What to work on →
Locate the string "alcohol" in the records below. Copy every line where it occurs.

Dataset entries →
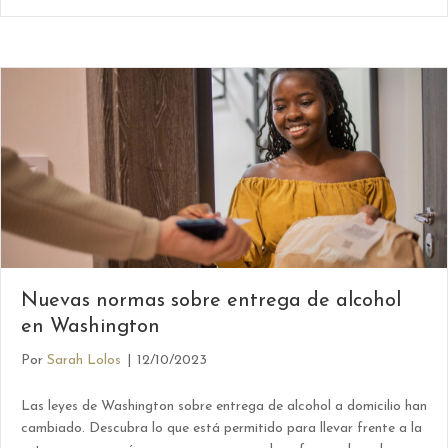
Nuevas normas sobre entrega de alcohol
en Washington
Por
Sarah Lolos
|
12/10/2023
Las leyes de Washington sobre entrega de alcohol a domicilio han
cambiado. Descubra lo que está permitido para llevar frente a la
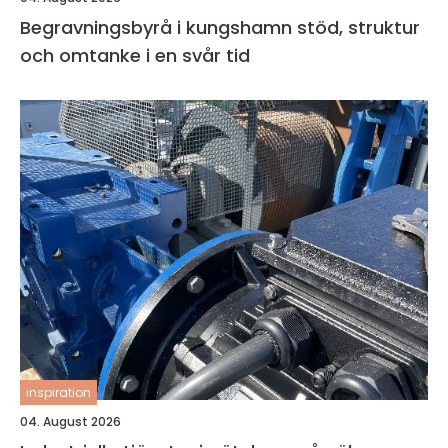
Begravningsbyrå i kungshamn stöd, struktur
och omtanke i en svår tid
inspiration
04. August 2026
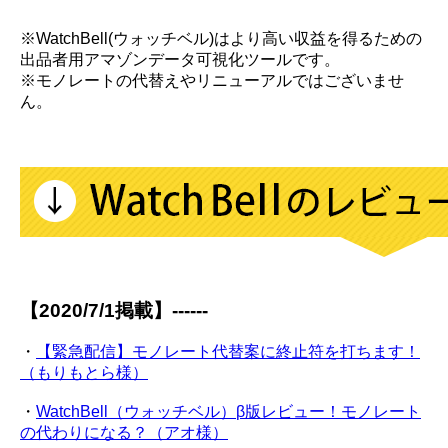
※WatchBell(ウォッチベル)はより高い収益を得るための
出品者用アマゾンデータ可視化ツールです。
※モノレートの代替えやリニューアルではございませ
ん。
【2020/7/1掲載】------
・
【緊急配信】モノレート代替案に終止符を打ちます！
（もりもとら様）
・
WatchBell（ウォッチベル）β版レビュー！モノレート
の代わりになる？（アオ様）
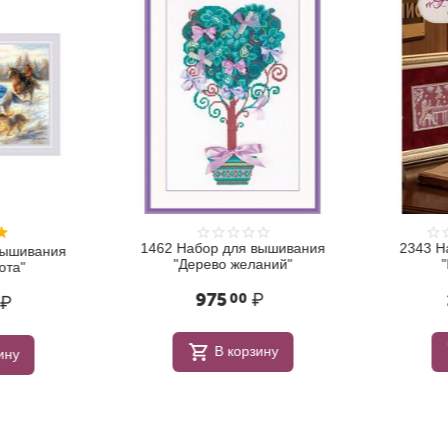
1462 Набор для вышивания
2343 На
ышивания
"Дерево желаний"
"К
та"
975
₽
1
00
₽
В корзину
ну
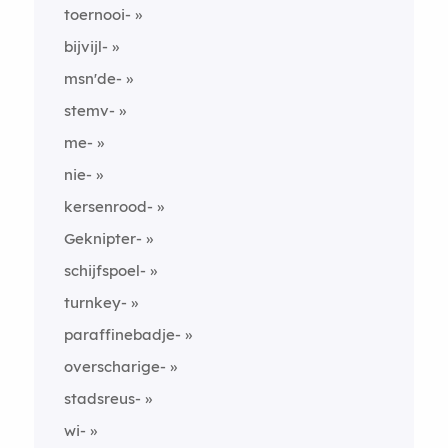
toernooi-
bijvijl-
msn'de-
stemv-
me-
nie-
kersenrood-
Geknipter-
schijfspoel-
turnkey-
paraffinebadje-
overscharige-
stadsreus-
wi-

Exercise result →
Nuevas normas sobre entrega de alcohol
Las leyes de Washington sobre entrega de alcohol a domicilio han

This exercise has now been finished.